America Tonight asked three veterans who trained, advised and fought alongside the Iraqi Army about how such an enormous investment in blood and money could seemingly vanish so quickly.

Experience

“They weren’t soldiers because they wanted to be soldiers,” explained Marine First Lt. Dave Jackson, who fought with Iraqi forces during his two deployments to Iraq. “They were soldiers because they wanted a job.”

He said the decision in 2003 to dissolve Saddam Hussein’s army created a vacuum of structure and experience. Gone were its senior officer and senior enlisted corps, and he said what the army built instead never reached the level of a professional force.

“No matter how many billions of dollars you spend you cannot buy experience. You cannot buy legacy. You cannot just manufacture that out of nowhere,” Jackson said. “…They've been set up for failure from the beginning.”

Language

“Imagine being in a country where you can't communicate with the people that you're working with, but it's your job to train them to form a cohesive army,” said Matt Pelak, who as an infantryman in 2004 took part in the monumental task of building an Iraqi Army from scratch.

The Iraqi soldiers lived with the Americans on their base. Pelak said they trained them daily in basic soldiering skills, such as how to shoot and move in formation.

“How can you accomplish that goal if you can't communicate with the people you're working with?” he said. “It seems absurd, so why not dedicate time and energy to training soldiers and making sure they can speak the language? It seems like a no-brainer to me, for some reason we didn't do it.”

Corruption

By the end of 2011, the Iraqi security forces totaled hundreds of thousands of troops, said Austin Long, a military advisor in Iraq from 2007 to 2008. They were also provided with an extraordinary amount of training and equipment, from small arms like AK-47s and M-4s to top-of-the-line M-1 tanks.

But the army was never as good in reality as it sounded, he said.

“On paper, there were hundreds of thousands. It's not clear exactly how many of those actually existed, because there was a real phenomenon of ghost soldiers, or ghost policemen,” he explained, “where there'd be 800 on the payroll for this battalion or this police station, let's say, but maybe only 300 actually existed, or showed up for work. And somebody else pocketed the salaries of the other 500.”

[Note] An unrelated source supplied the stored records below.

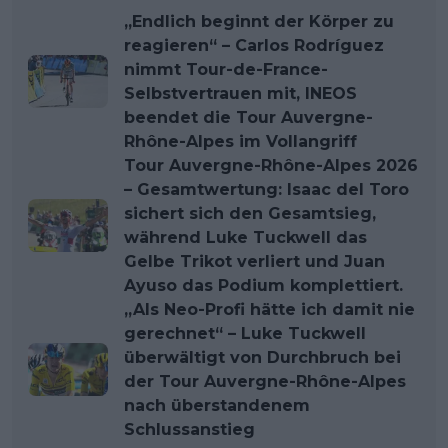
„Endlich beginnt der Körper zu
reagieren“ – Carlos Rodríguez
nimmt Tour-de-France-
Selbstvertrauen mit, INEOS
beendet die Tour Auvergne-
Rhône-Alpes im Vollangriff
Tour Auvergne-Rhône-Alpes 2026
– Gesamtwertung: Isaac del Toro
sichert sich den Gesamtsieg,
während Luke Tuckwell das
Gelbe Trikot verliert und Juan
Ayuso das Podium komplettiert.
„Als Neo-Profi hätte ich damit nie
gerechnet“ – Luke Tuckwell
überwältigt von Durchbruch bei
der Tour Auvergne-Rhône-Alpes
nach überstandenem
Schlussanstieg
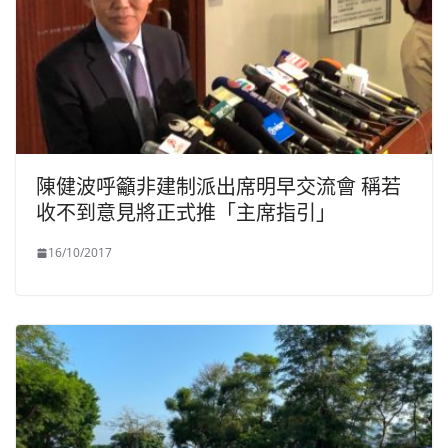
陳健波呼籲非建制派出席明早交流會 稱若
收不到意見將正式推「主席指引」
16/10/2017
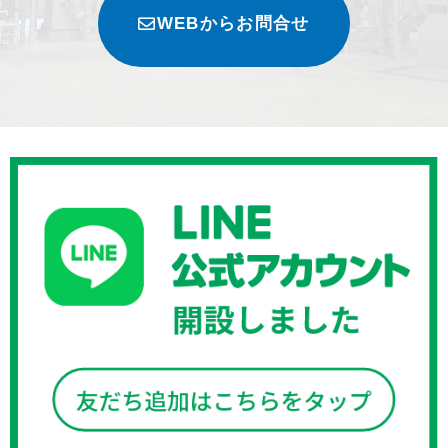
WEBからお問合せ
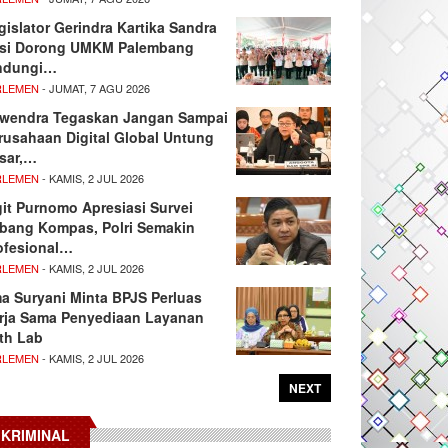
gislator Gerindra Kartika Sandra
si Dorong UMKM Palembang
ndungi…
RLEMEN
- JUMAT, 7 AGU 2026
wendra Tegaskan Jangan Sampai
rusahaan Digital Global Untung
sar,…
RLEMEN
- KAMIS, 2 JUL 2026
git Purnomo Apresiasi Survei
tbang Kompas, Polri Semakin
ofesional…
RLEMEN
- KAMIS, 2 JUL 2026
ma Suryani Minta BPJS Perluas
rja Sama Penyediaan Layanan
th Lab
RLEMEN
- KAMIS, 2 JUL 2026
NEXT
KRIMINAL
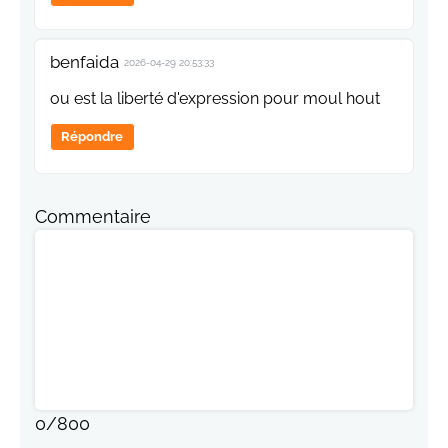
benfaida
2026-04-29 20:53:33
ou est la liberté d'expression pour moul hout
Répondre
Commentaire
0
/
800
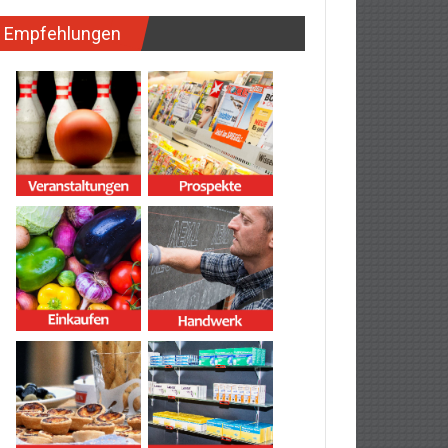
Empfehlungen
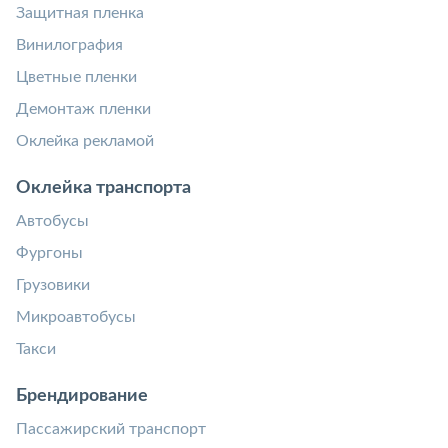
Защитная пленка
Винилография
Цветные пленки
Демонтаж пленки
Оклейка рекламой
Оклейка транспорта
Автобусы
Фургоны
Грузовики
Микроавтобусы
Такси
Брендирование
Пассажирский транспорт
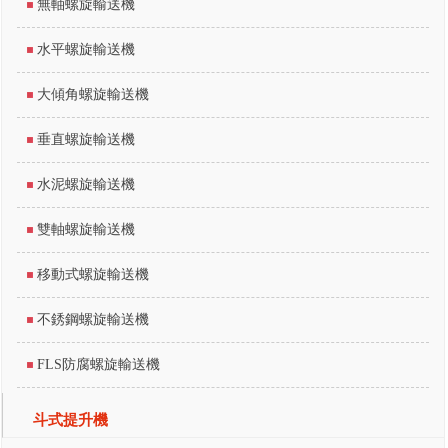
無軸螺旋輸送機
水平螺旋輸送機
大傾角螺旋輸送機
垂直螺旋輸送機
水泥螺旋輸送機
雙軸螺旋輸送機
移動式螺旋輸送機
不銹鋼螺旋輸送機
FLS防腐螺旋輸送機
斗式提升機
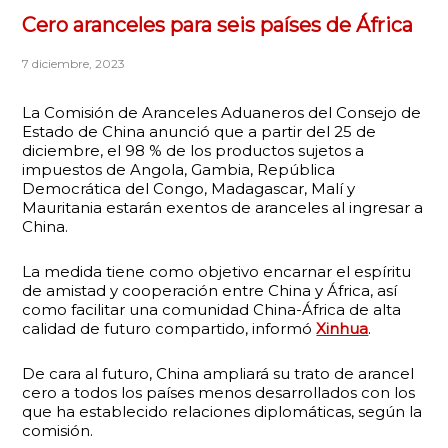
Cero aranceles para seis países de África
7 diciembre, 2023
La Comisión de Aranceles Aduaneros del Consejo de
Estado de China anunció que a partir del 25 de
diciembre, el 98 % de los productos sujetos a
impuestos de Angola, Gambia, República
Democrática del Congo, Madagascar, Malí y
Mauritania estarán exentos de aranceles al ingresar a
China.
La medida tiene como objetivo encarnar el espíritu
de amistad y cooperación entre China y África, así
como facilitar una comunidad China-África de alta
calidad de futuro compartido, informó
Xinhua
.
De cara al futuro, China ampliará su trato de arancel
cero a todos los países menos desarrollados con los
que ha establecido relaciones diplomáticas, según la
comisión.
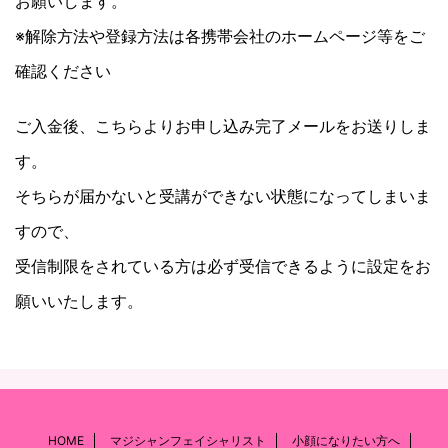
お願いします。
※解除方法や登録方法は各携帯会社のホームページ等をご
確認ください
ご入金後、こちらよりお申し込み完了メールをお送りしま
す。
そちらが届かないと受講ができない状態になってしまいま
すので、
受信制限をされている方は必ず受信できるように設定をお
願いいたします。
HOME
マジシャンフェイシャリスト
小顔になりたい方へ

He added: “Even in 2010, talking to U.S. military advisors, they would say things like, ‘Cronyism and bribery is rampant.”

Politics

Iraq’s Prime Minister Nouri al-Maliki also appeared to use the army to advance his own interests.

“The Maliki government has spent a lot of time over the past five years alienating the Sunnis,” Long said. “And that's not how you create an effective security force that has high morale. It was a little bit of a rotten edifice to begin with.”

Pelak added: “We invested time, we invested lives, we invested money to get Iraq to the point where hopefully it would govern itself. Unfortunately the government that's in power in Iraq chose not to do the right thing and chose to put their own interests ahead of the country's interests and I think that's why we're in the situation we're in now.”

Whose fault?

The veterans who helped build Iraq’s Army from the ground up admit the effort wasn’t exactly perfect. But they say the bulk of the blame lies squarely with the government in Baghdad.

“The failure of the Iraqi government to understand how or adequately deal with the fractious nature of their society and allowing that to permeate throughout their military force, that's something we can't control,” said Jackson, the Marine.

Long, the military advisor, agreed.

“Put yourself in the shoes of an Iraqi policeman, or Iraqi soldier in that environment,” he said. “It's pretty easy to understand why they ran away, particularly if they weren't from the region. ‘Why am I going to fight and die in Mosul if I'm from Southern Iraq, or Baghdad even,' right?"

He added: “This whole combination of factors means that I think a lot of these guys -- surprised, not very well supported, not very well led -- they just took off.”